Samuel Grafton addresses the timid methods of the Army in censoring its publication Stars & Stripes, preventing it from printing anything but sugar-coated news from home, avoiding the slightest taint of controversy. He compares the treatment to that of the British service newspapers which, since the North African Campaign in 1942, had been full of controversial views, soldiers sticking it to their officers in impudent letters, publication of expository articles, the sum of which had plainly not adversely affected in the least British morale.

The Americans insisted that their soldiers see the world from behind dainty lace curtains.

It should be pointed out that, the previous month, Stars & Stripes had disclosed the truth about the friendly fire incident at Catania in Sicily, that occurring three days after the July 11 Gela incident, 454 Americans having been killed when 33 transport planes were shot down by the Navy, this second incident originally not having been reported and then having been denied by the Navy when disclosed by Drew Pearson.

Marquis Childs discusses the trip to London by Undersecretary of State Edward Stettinius and his suddenly and unexpectedly, without preparation of remarks, being thrust by Prime Minister Churchill into a meeting before fully 285 members of Parliament, nevertheless handling the situation well and affably. The talk centered largely on Lend-Lease and its contributions to the war effort and the good devices to which the British had put it.

Dorothy Thompson comments on the Government's continuing shortage of war workers and its seeking to alleviate it by attracting the large number of women in the country who were yet unemployed. Whereas most single women were employed, the bulk of homemakers, especially those holding down the fort alone, were not. The effort had worked to apprise women of the labor shortage, as 73 percent reported being aware of it. But 41 percent indicated that they were too much needed in the home, with men in service and children in need of care, while 36 percent stated that they believed themselves not possessed of sufficient skills to work in war industries, that it was too demanding for them physically.

Ms. Thompson elucidates the basic problems of single parenting and the absence of good childcare facilities.

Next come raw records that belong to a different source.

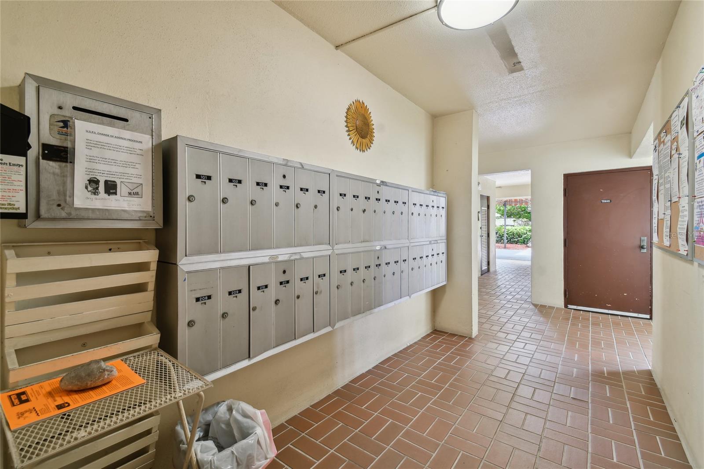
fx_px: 293
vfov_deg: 77.3
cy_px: 234
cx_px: 352
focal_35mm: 15
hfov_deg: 100.4
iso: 100
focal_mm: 10
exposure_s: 1/2.5
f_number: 8
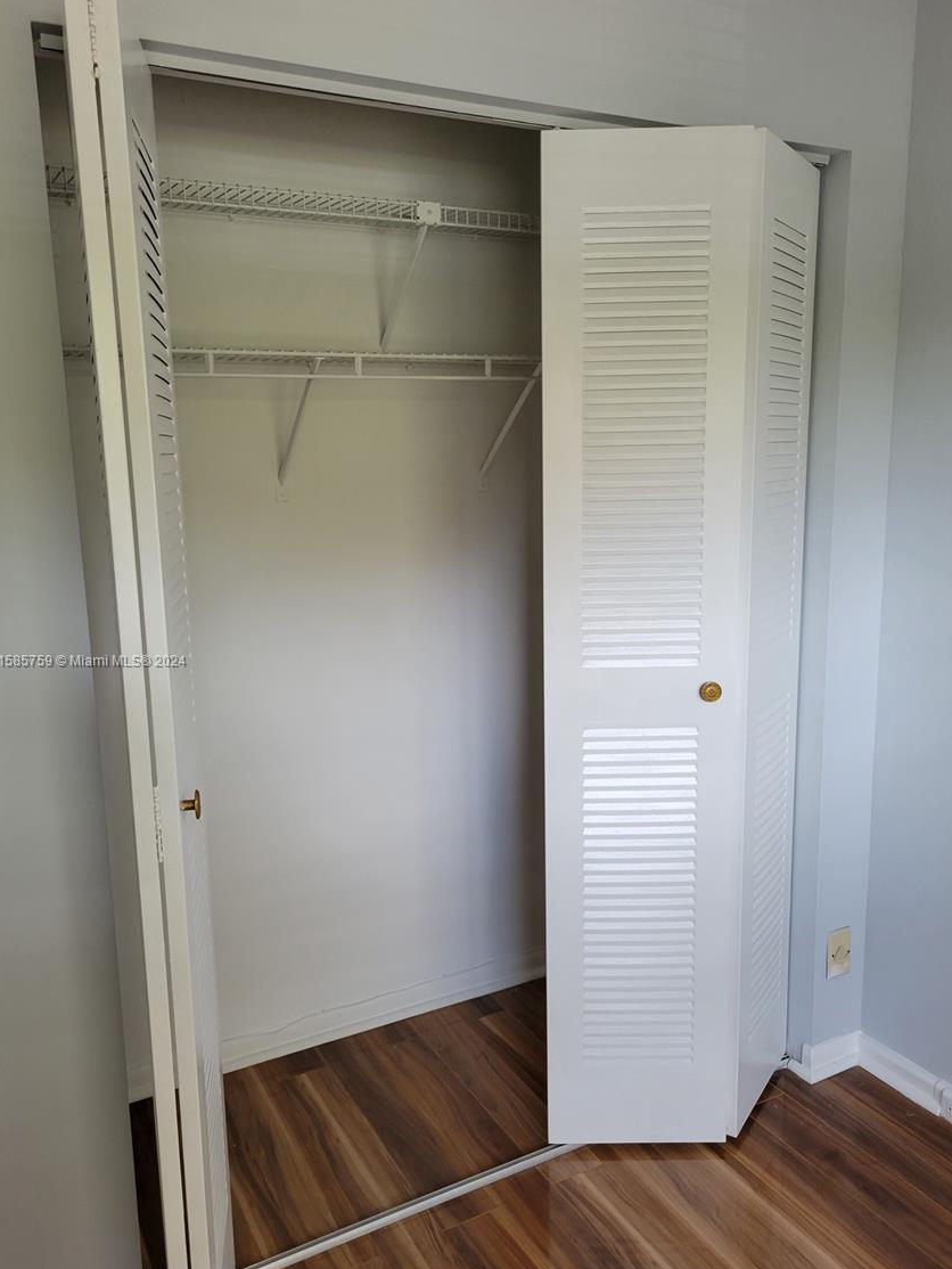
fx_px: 1026
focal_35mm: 28
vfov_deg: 63.4
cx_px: 490
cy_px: 662
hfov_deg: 49.8
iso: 125
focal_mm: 5.4
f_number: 1.8
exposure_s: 1/120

But as to the other women, who merely believed that the war work was too demanding for them, the fault lay in the war industries who took out whole-page ads to promote their companies but failed the while to accentuate specific needs for war jobs, many of which were less demanding than basic household work.

The Reverend Herbert Spaugh, in a piece which might be titled "The Medium is the Message", suggests that few words often impel the moving of mountains through the ages whereas useless verbiage supplies only the stockpile for the garbage dump or the kindling for the fireplace.

He would likely therefore agree with Professor McLuhan's wish that all authors be required to issue no more than one word per month, and thus make each word count.

He concludes with Proverbs 25:11: "A word fitly spoken is like apples of gold in pictures of silver."

Of course, one can preach the abstention from wordiness all day and never follow the advice thus given, any more than did the Reverend Spaugh, any more than did Marshall McLuhan, any more than do we on any given day--or, confess it, whether written or spoken, do you.

Nope, you lie. Don't tell us that.

Pictures of silver? Is that like a mirror?

We could go on…

In short, one word: Apples.

Reports a news piece on the page, Captain Richard I. Bong, holder of the new kill record for most planes shot down in combat, 27 to date, to be 40 by war's end, returned home to Chicago to greet his ma and pa, on leave from the war.

Drew Pearson's column of the day had been delayed in the mail and so his space was taken with a piece by Tom Jimison, last heard from at Easter, looking forward now to Mother's Day.

He tells of how he intends to go back to his home village of Haywood and spend the Sunday with his old ma and pa and his older brother Sam, have an old-fashioned home-cooked meal, tell stories, and go swimming down by Jonathan's Creek, in the swimming hole they called the Ol' Jordan.

Yet…, and yet…

Still, he insisted, he was going back home for Mother's Day this Sunday.

He asked us to join him, and so we're off for the rest of the day.

Start up the old Model A, Tom, old pal, and let's be off. See you Monday.